_Assignment_. Reproduce verbatim only the lines from the one containing "日本の先発・伊藤圭輝（広島北リトル）はアメリカ戦、ニカラグ" through the last line below, both included.

Extracted page text data:

= = =

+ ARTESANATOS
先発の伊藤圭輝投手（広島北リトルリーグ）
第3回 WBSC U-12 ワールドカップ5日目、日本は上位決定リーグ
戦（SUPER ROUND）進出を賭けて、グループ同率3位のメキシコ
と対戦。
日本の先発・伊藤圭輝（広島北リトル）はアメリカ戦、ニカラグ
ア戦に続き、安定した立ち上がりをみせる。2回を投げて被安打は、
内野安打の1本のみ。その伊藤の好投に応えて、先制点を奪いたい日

= = =

_Task solution_.
日本の先発・伊藤圭輝（広島北リトル）はアメリカ戦、ニカラグ
ア戦に続き、安定した立ち上がりをみせる。2回を投げて被安打は、
内野安打の1本のみ。その伊藤の好投に応えて、先制点を奪いたい日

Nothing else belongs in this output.